Social Signals in the Wild

Nonverbal communication is essential for seamless human robot interaction (HRI). Emotional expressions in particular have been highly studied in Human Robot Interaction (HRI), and emotion taxonomies from the psychology domain are typically used to represent the nonverbal affective cues expressed by a human [1].

Humans express their emotions through a variety of social signals. For example, anger can be expressed through a scowl, narrowed eyes, a long stare, or many other expressions. This complexity is problematic when attempting to recognize a human’s expression in a human-robot interaction: categorical emotion models used in HRI typically use only a few prototypical classes, and do not cover the wide array of expressions in the wild.

In this project, we use a data-driven method towards increasing the number of known emotion classes present in human-robot interactions, to 28 classes or more.

We also showcase our initial results using a large in-the-wild HRI dataset (UE-HRI) [2], with 61 clips randomly sampled from the dataset, labeled with 28 different emojis.
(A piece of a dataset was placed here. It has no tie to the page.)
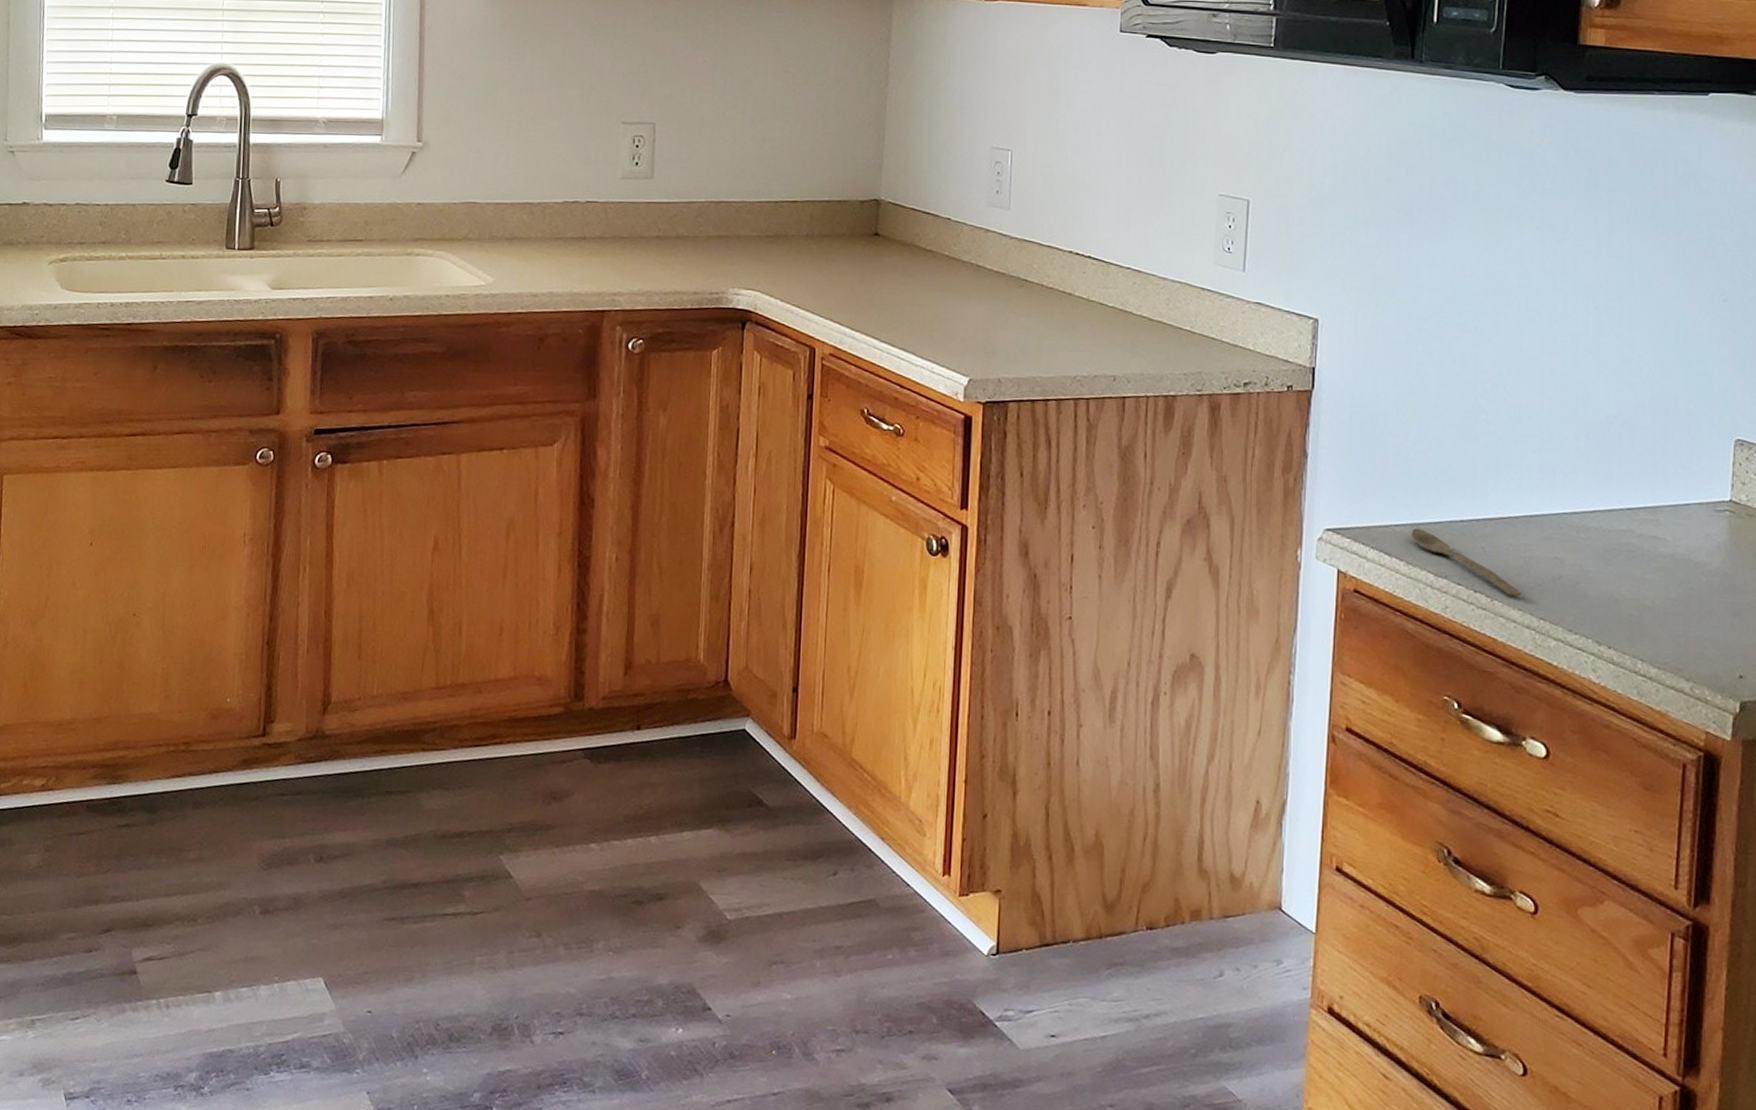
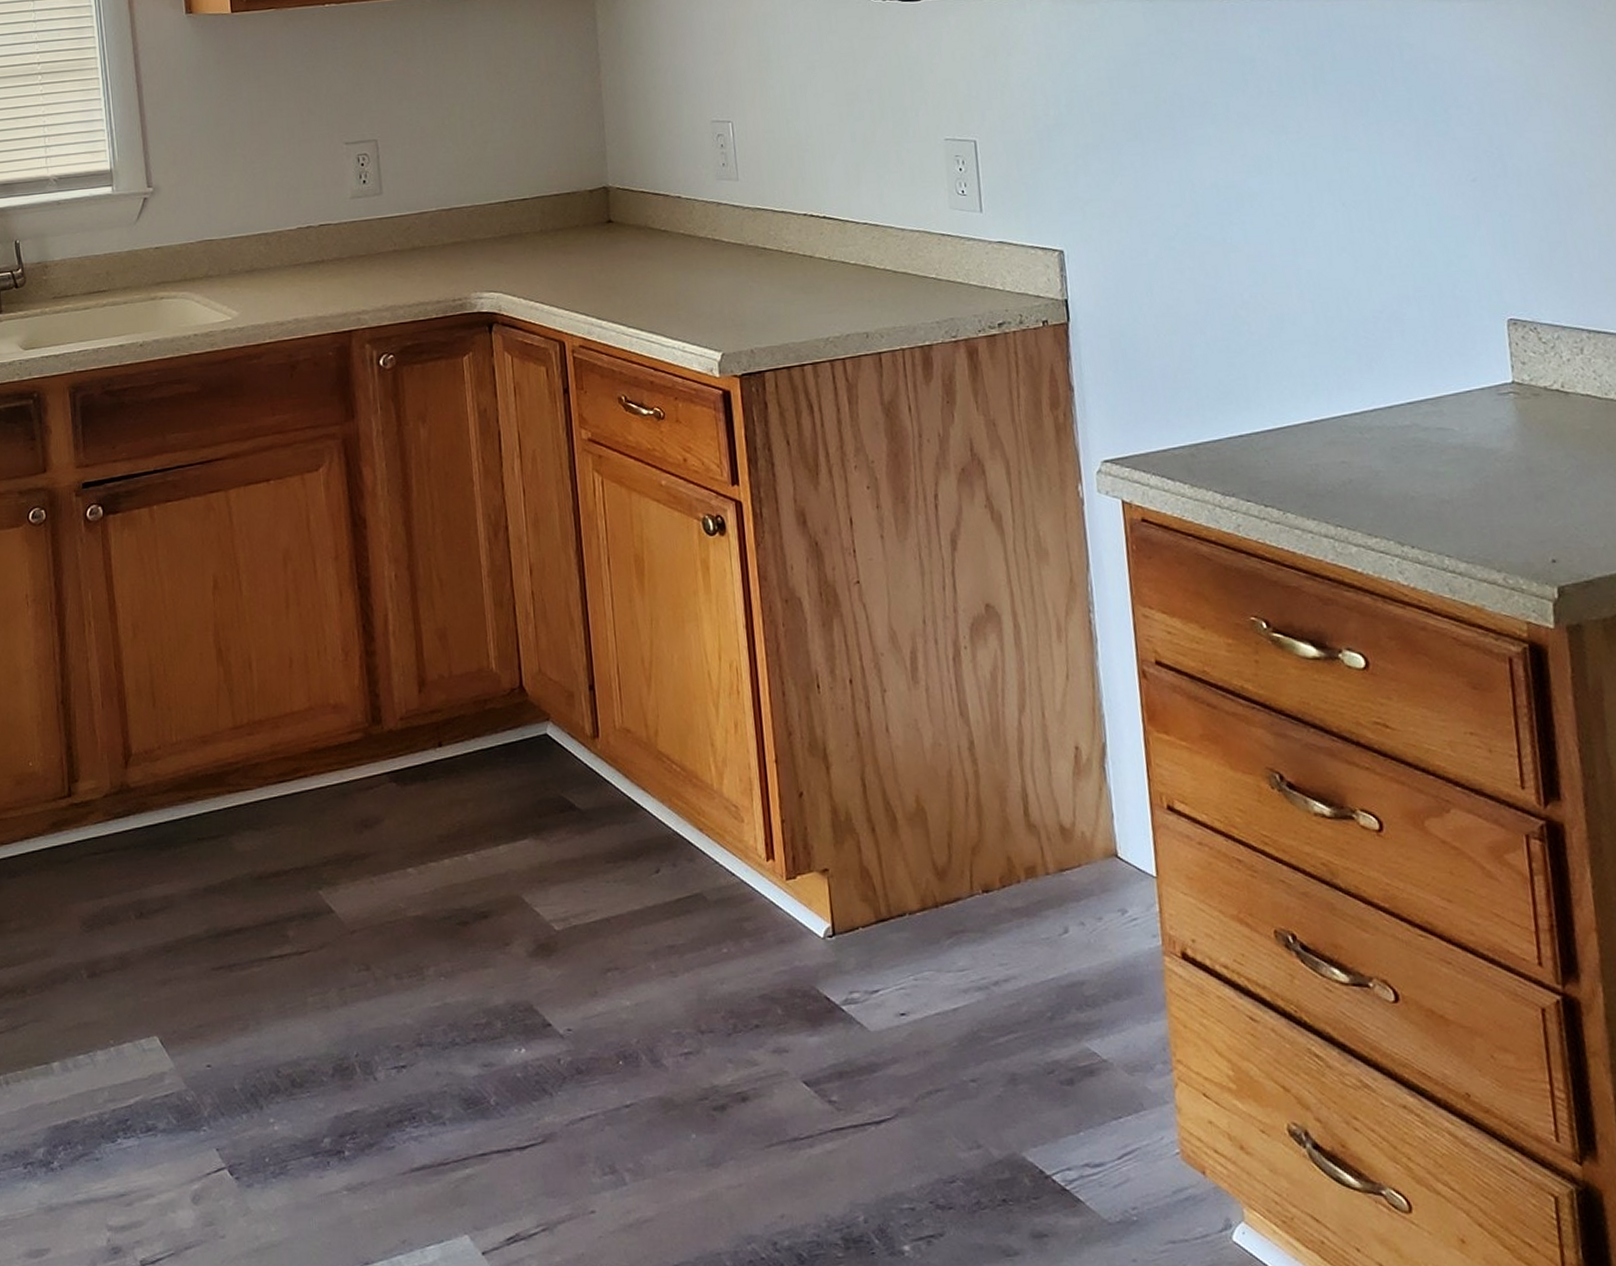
spoon: present [1412,528,1522,597] -> none [1191,449,1314,506]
In particular, our results showed that the "skeptical" emoji was a common expression in our dataset, which is not often considered in typical emotion taxonomies.

This is the first step in developing a rich taxonomy of emotional expressions and social signals that can be used in the future as labels for training machine learning models, towards more accurate perception of humans by robots.


[1] Admoni, Henny. "Nonverbal Communication for Human-Robot Interaction." ACM Transactions on Embedded Computing Systems.2014

[2] Ben-Youssef, Atef, et al. "UE-HRI: a new dataset for the study of user engagement in spontaneous human-robot interactions." Proceedings of the 19th ACM international conference on multimodal interaction. 2017.

[3] Saheb Jam, Ghazal, Jimin Rhim, and Angelica Lim. "Developing a Data-Driven Categorical Taxonomy of Emotional Expressions in Real World Human Robot Interactions." Companion of the 2021 ACM/IEEE International Conference on Human-Robot Interaction. 2021.